*EXERCÍCIO:* Indique se cada afirmação concorda com o trecho sobre o debate eleitoral espanhol, respondendo sim ou não e citando entre aspas as palavras exatas do trecho que decidem: 1. O primeiro debate reuniu os quatro principais candidatos. 2. O Ciudadanos criticou PSOE e PP por terem aprofundado demais as reformas. 3. As eleições gerais estavam marcadas para sábado, 27 de abril.

Santiago Lupe@SantiagoLupeBCN

quarta-feira 24 de abril de 2019 | Edição do dia

O Estado espanhol teve na noite de segunda (22) seu primeiro debate presidencial das eleições gerais de domingo, 28 de abril. Este primeiro debate teve entre seus participantes os quatro principais candidatos: Pedro Sánchez (PSOE), Pablo Casado (PP), Pablo Iglesias (Unidas Podemos), e Albert Rivera (Ciudadanos). Os quatro candidatos sintetizaram nas breves intervenções as mensagens e argumentos que já foram ouvidos nas últimas semanas, desde a convocação antecipada de eleições.

Pablo Iglesias, candidato à presidência do Podemos, cumprimentou os trabalhadores da RTVE (a rede de televisão através da qual a transmissão foi transmitida) e referiu-se ao debate como um exercício útil para que os cidadãos possam votar com critério no próximo 28 de abril. No entanto, o próprio debate confirmou neste dia, que nenhuma das cédulas representará uma saída para os grandes problemas sociais e às demandas democráticas que se manifestam nas ruas desde 15 de março de 2011 (o chamado 15M).

Iglesias deixou claro em seu discurso que o Podemos, nesses cinco anos de vida, se tornou o maior defensor da Constituição de 1978 e o parceiro incondicional do braço "esquerdo" do antigo bipartidarismo, o PSOE. A Carta Magna e os exemplos fiscais dos países da UE – a mesma instituição que afogou o povo grego e impôs os planos de ajuste desde 2010 – foram as referências que Iglesias levantou para explicar seu projeto de "governo da esquerda" junto com os sociais-liberais do PSOE.

Os dois primeiros blocos do debate trataram das políticas fiscais, econômicas e sociais de cada um dos candidatos. Houve uma troca de acusações, uma mais cínica que a outra, entre o candidato do PSOE e do PP, sobre quem aplicou os piores ajustes. A formação de direita Ciudadanos (Cs), por outro lado, censurou a ambos por não terem ido mais fundo nas "reformas", isto é, no ajuste neoliberal. Podemos, como membro aspirante a sócio de Sánchez, escolheu perdoar o PSOE por ter sido responsável pela reforma trabalhista de 2010, os ajustes de pensão de 2011 e o primeiro plano de ajuste contra funcionários públicos, sobre os quais não disse uma palavra.

*LISTAGEM APRESENTADA:*
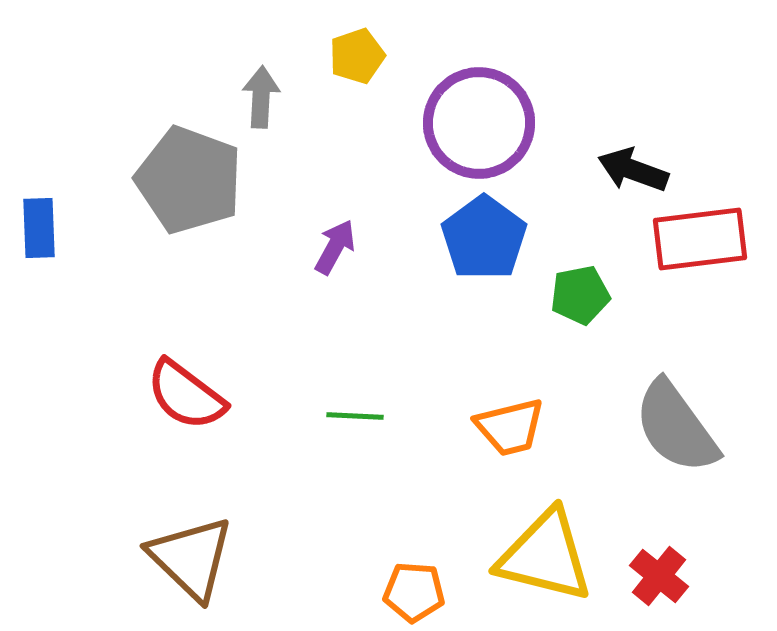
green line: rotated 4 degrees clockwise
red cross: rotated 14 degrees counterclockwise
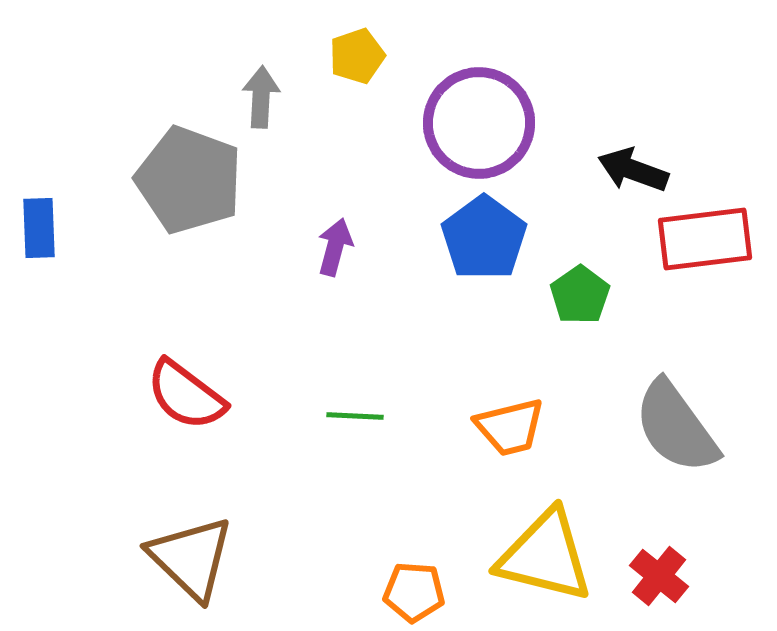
red rectangle: moved 5 px right
purple arrow: rotated 14 degrees counterclockwise
green pentagon: rotated 24 degrees counterclockwise
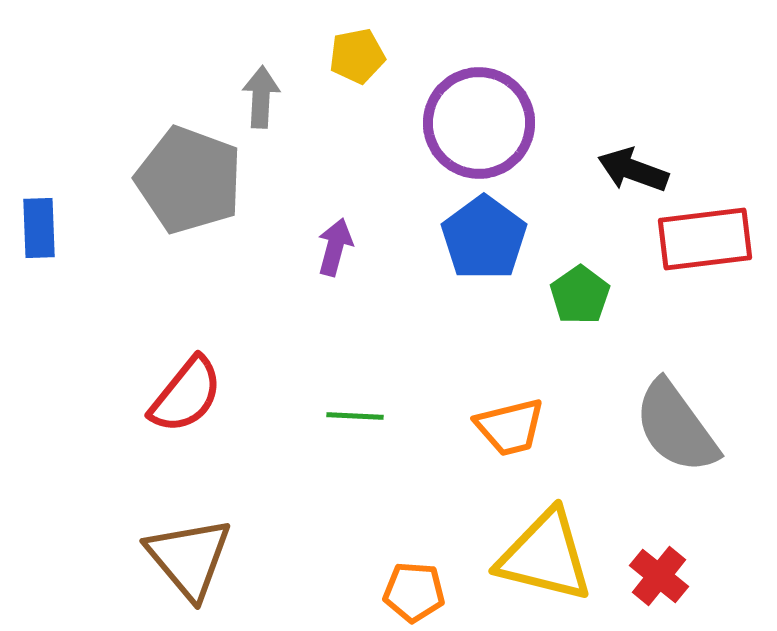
yellow pentagon: rotated 8 degrees clockwise
red semicircle: rotated 88 degrees counterclockwise
brown triangle: moved 2 px left; rotated 6 degrees clockwise
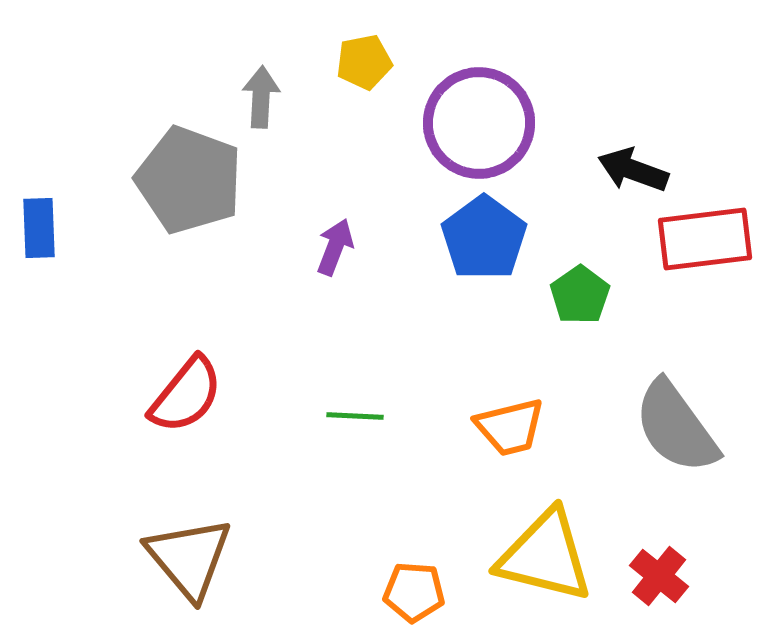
yellow pentagon: moved 7 px right, 6 px down
purple arrow: rotated 6 degrees clockwise
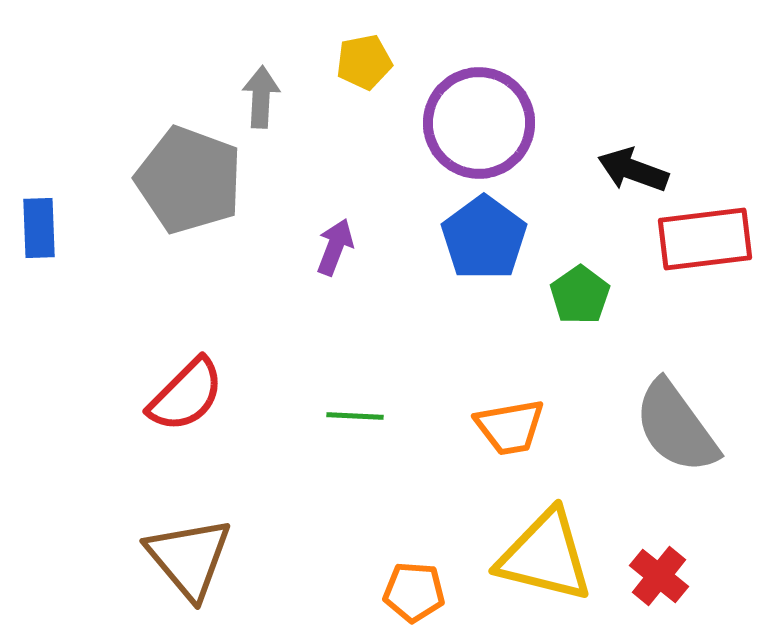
red semicircle: rotated 6 degrees clockwise
orange trapezoid: rotated 4 degrees clockwise
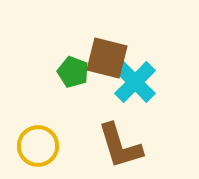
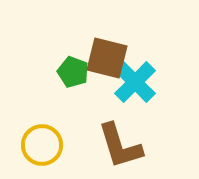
yellow circle: moved 4 px right, 1 px up
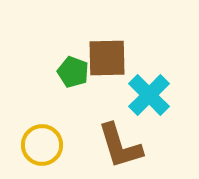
brown square: rotated 15 degrees counterclockwise
cyan cross: moved 14 px right, 13 px down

*RESPOSTA ESCRITA:*
1. Sim: “Este primeiro debate teve entre seus participantes os quatro principais candidatos”.
2. Não: “censurou a ambos por não terem ido mais fundo nas "reformas"”.
3. Não: “eleições gerais de domingo, 28 de abril”.